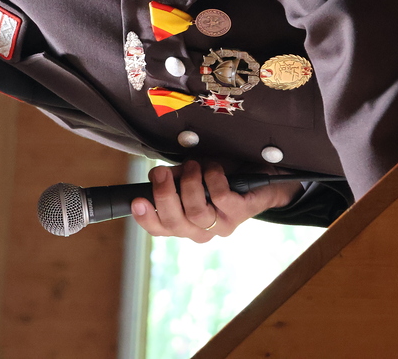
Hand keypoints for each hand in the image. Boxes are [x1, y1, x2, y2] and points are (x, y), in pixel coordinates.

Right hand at [130, 161, 302, 242]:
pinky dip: (212, 178)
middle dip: (164, 195)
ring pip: (196, 212)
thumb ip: (173, 178)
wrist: (260, 176)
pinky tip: (213, 168)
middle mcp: (201, 231)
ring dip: (190, 183)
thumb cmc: (221, 175)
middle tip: (161, 172)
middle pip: (174, 223)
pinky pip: (220, 197)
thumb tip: (156, 177)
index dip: (145, 218)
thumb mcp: (190, 175)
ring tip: (194, 166)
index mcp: (184, 223)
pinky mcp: (239, 214)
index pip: (159, 229)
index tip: (137, 200)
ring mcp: (221, 226)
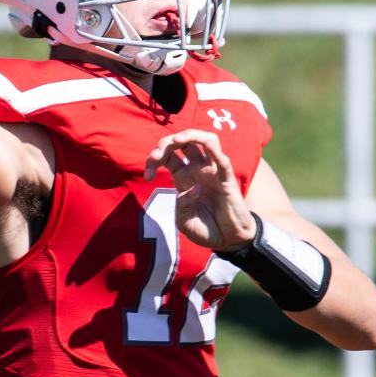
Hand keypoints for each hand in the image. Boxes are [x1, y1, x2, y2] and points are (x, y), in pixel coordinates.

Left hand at [144, 129, 255, 250]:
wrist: (227, 241)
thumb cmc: (205, 229)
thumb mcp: (184, 221)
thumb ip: (182, 205)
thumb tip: (193, 188)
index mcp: (182, 176)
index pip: (167, 154)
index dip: (154, 158)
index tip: (148, 177)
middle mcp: (197, 169)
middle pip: (183, 141)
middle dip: (165, 142)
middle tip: (156, 157)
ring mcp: (213, 172)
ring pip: (206, 140)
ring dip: (190, 135)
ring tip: (177, 141)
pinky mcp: (227, 180)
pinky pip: (222, 160)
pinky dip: (215, 150)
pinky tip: (206, 145)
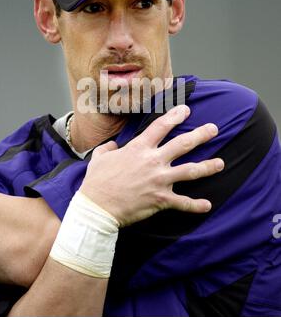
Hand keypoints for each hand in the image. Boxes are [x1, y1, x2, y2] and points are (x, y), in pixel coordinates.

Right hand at [80, 105, 223, 226]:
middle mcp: (153, 161)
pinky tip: (208, 205)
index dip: (175, 116)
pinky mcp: (161, 200)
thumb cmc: (97, 181)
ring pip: (190, 171)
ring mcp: (159, 180)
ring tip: (221, 163)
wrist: (97, 207)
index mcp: (139, 148)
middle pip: (183, 144)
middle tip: (214, 129)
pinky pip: (183, 203)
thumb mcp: (100, 158)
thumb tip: (112, 145)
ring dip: (208, 166)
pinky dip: (196, 205)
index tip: (186, 110)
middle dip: (201, 135)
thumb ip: (109, 148)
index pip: (161, 126)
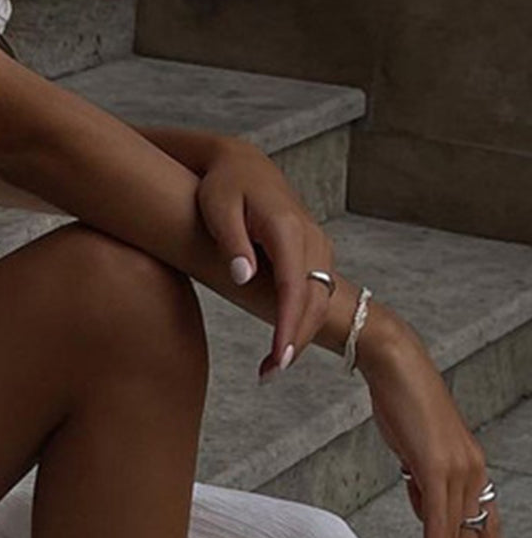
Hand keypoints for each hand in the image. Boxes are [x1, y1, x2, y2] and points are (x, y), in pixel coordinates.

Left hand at [195, 138, 336, 377]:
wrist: (242, 162)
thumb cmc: (222, 185)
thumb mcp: (217, 208)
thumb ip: (231, 242)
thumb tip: (243, 277)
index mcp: (288, 229)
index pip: (294, 288)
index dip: (288, 326)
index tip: (279, 357)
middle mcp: (312, 240)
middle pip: (313, 302)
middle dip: (295, 340)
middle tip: (270, 375)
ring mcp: (318, 248)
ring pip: (319, 302)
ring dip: (299, 337)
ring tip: (270, 370)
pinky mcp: (314, 256)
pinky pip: (313, 295)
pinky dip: (300, 322)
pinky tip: (280, 346)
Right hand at [358, 311, 507, 537]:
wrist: (396, 366)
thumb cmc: (402, 403)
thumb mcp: (413, 451)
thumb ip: (421, 482)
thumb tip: (424, 512)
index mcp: (468, 466)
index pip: (483, 520)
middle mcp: (472, 469)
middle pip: (471, 533)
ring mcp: (457, 468)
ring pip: (457, 532)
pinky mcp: (436, 465)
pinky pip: (438, 517)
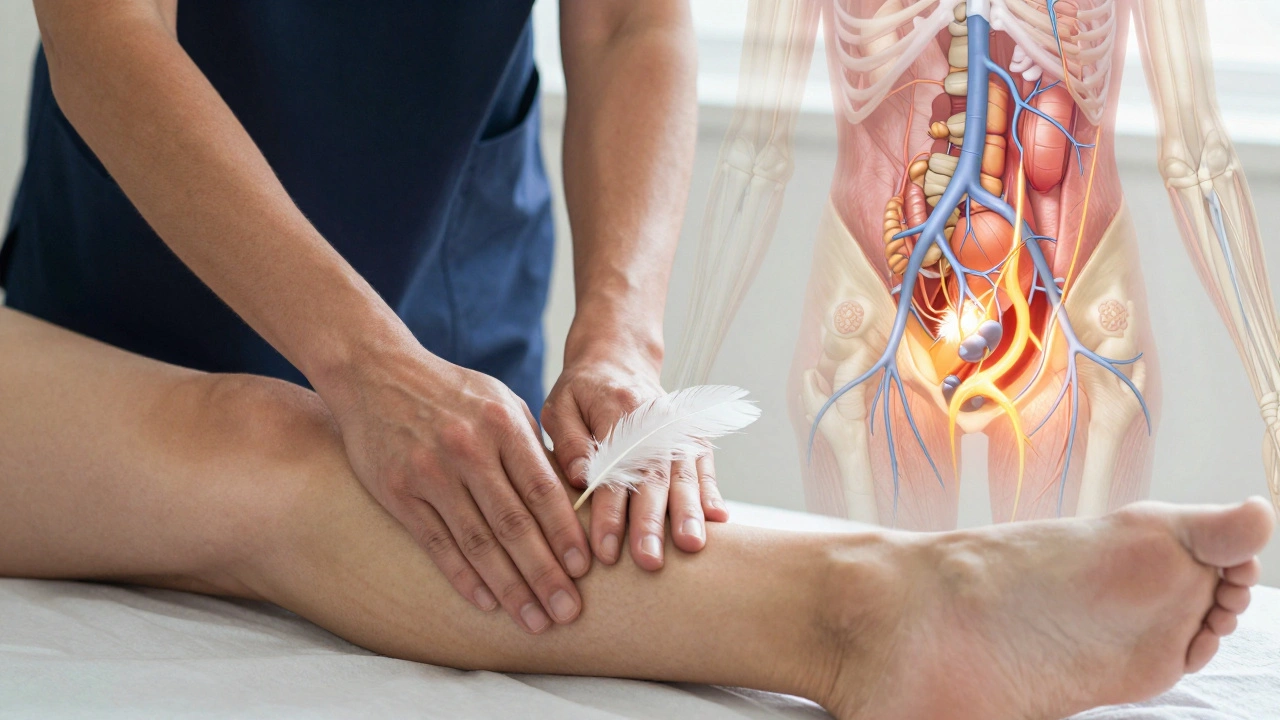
◆ ◆ ◆ ◆
Work instructions: Everything from the line with "pinky dip: (212, 178)" down to the line with "ring pip: (319, 302)" in the data above should be copied exactly, with both end lines kept and the pictures left out.

Task output:
pinky dip: (212, 178)
middle dip: (164, 195)
ring pip: (196, 212)
thumb ip: (173, 178)
wrist: (260, 176)
pinky tip: (213, 168)
middle mcp: (201, 231)
ring dip: (190, 183)
thumb cmc: (221, 175)
middle tip: (161, 172)
middle pip: (174, 223)
pinky pip: (220, 197)
thumb tip: (156, 177)
index dip: (145, 218)
thumb mcp: (190, 175)
ring tip: (194, 166)
index mcp: (184, 223)
pinky mcp: (239, 214)
index pip: (159, 229)
index tip: (137, 200)
ring mcp: (221, 226)
Hand keypoints for each hand in the image. Boxes are [x1, y1, x2, y2] and points are (x, y), in pixel coordinates.

Left hand at [144, 129, 255, 250]:
wrist: (227, 241)
thumb cmc: (205, 229)
thumb mcp: (184, 221)
thumb ip: (182, 205)
thumb tip: (193, 188)
index mcp: (182, 176)
index pip: (167, 154)
index dip: (154, 158)
index tip: (148, 177)
middle mcp: (197, 169)
middle pip: (183, 141)
middle dip: (165, 142)
middle tip: (156, 157)
ring mcp: (213, 172)
ring pip: (206, 140)
ring dip: (190, 135)
ring tip: (177, 141)
pinky mcp: (227, 180)
pinky pip: (222, 160)
pinky dip: (215, 150)
pinky tip: (206, 145)
Hand keypoints for each hand in the image. Boxes are [x1, y1, x2, y2] and points are (x, y), in pixel coordinates.

Right hand at [80, 105, 223, 226]:
middle mcp: (153, 161)
pinky tip: (208, 205)
index dip: (175, 116)
pinky mcp: (161, 200)
thumb cmc: (97, 181)
ring pip: (190, 171)
ring mcp: (159, 180)
ring tip: (221, 163)
wrist: (97, 207)
index mcp: (139, 148)
middle pip: (183, 144)
middle tip: (214, 129)
pinky pip: (183, 203)
thumb mcp: (100, 158)
thumb tip: (112, 145)
ring dip: (208, 166)
pinky dip: (196, 205)
index tip: (186, 110)
middle dip: (201, 135)
thumb ip: (109, 148)
index pip: (161, 126)
Hand keypoints for each hand in the image. Boxes are [x1, y1, x2, y2] and points are (x, y), in pixel coordinates.

Left hand at [195, 138, 336, 377]:
wrist: (242, 162)
thumb cmc: (222, 185)
thumb mcp: (217, 208)
thumb ip: (231, 242)
thumb tip: (243, 277)
index mcp: (288, 229)
index pip: (294, 288)
index dip: (288, 326)
index tip: (279, 357)
middle mcp: (312, 240)
middle pip: (313, 302)
middle dip: (295, 340)
middle tip: (270, 375)
ring mcp: (318, 248)
ring pip: (319, 302)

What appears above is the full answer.